• **Activity**: Your output should be the entries below, from the first line up to and including the line with "Хорватии, но при этом все равно пришла", reproduced exactly and with no other lines.

· · · · ·

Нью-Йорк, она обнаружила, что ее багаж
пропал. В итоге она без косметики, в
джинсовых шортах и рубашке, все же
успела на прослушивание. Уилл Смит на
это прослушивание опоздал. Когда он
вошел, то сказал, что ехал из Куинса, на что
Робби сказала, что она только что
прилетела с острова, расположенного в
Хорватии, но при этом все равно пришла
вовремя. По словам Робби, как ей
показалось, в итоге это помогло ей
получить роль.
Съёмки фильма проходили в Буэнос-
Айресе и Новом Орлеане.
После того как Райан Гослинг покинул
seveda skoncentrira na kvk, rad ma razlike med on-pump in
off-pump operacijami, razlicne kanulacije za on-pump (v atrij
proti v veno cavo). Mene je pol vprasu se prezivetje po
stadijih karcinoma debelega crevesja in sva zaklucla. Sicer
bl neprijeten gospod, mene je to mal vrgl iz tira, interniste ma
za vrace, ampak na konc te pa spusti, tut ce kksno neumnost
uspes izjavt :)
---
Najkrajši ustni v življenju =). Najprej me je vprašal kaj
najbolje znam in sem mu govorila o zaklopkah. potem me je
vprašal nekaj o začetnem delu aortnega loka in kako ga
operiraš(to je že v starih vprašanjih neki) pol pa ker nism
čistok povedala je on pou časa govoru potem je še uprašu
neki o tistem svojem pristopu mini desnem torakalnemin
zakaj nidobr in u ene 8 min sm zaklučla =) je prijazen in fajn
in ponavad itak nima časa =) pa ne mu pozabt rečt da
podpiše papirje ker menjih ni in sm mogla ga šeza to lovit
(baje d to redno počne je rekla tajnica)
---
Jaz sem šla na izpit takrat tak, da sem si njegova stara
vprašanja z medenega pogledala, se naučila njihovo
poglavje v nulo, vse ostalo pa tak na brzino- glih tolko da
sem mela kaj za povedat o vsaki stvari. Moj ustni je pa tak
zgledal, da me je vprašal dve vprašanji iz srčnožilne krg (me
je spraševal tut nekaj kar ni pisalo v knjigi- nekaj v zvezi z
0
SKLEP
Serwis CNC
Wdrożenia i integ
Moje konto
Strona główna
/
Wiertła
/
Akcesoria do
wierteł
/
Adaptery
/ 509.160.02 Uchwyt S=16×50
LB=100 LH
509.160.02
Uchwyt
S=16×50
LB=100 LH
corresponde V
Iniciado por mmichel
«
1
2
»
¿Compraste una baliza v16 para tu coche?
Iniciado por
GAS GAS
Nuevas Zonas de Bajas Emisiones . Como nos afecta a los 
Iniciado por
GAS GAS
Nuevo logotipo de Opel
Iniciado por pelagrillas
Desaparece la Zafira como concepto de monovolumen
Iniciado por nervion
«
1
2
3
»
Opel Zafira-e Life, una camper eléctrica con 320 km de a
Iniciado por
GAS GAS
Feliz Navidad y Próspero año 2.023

· · · · ·

• **Written answer**:
Нью-Йорк, она обнаружила, что ее багаж
пропал. В итоге она без косметики, в
джинсовых шортах и рубашке, все же
успела на прослушивание. Уилл Смит на
это прослушивание опоздал. Когда он
вошел, то сказал, что ехал из Куинса, на что
Робби сказала, что она только что
прилетела с острова, расположенного в
Хорватии, но при этом все равно пришла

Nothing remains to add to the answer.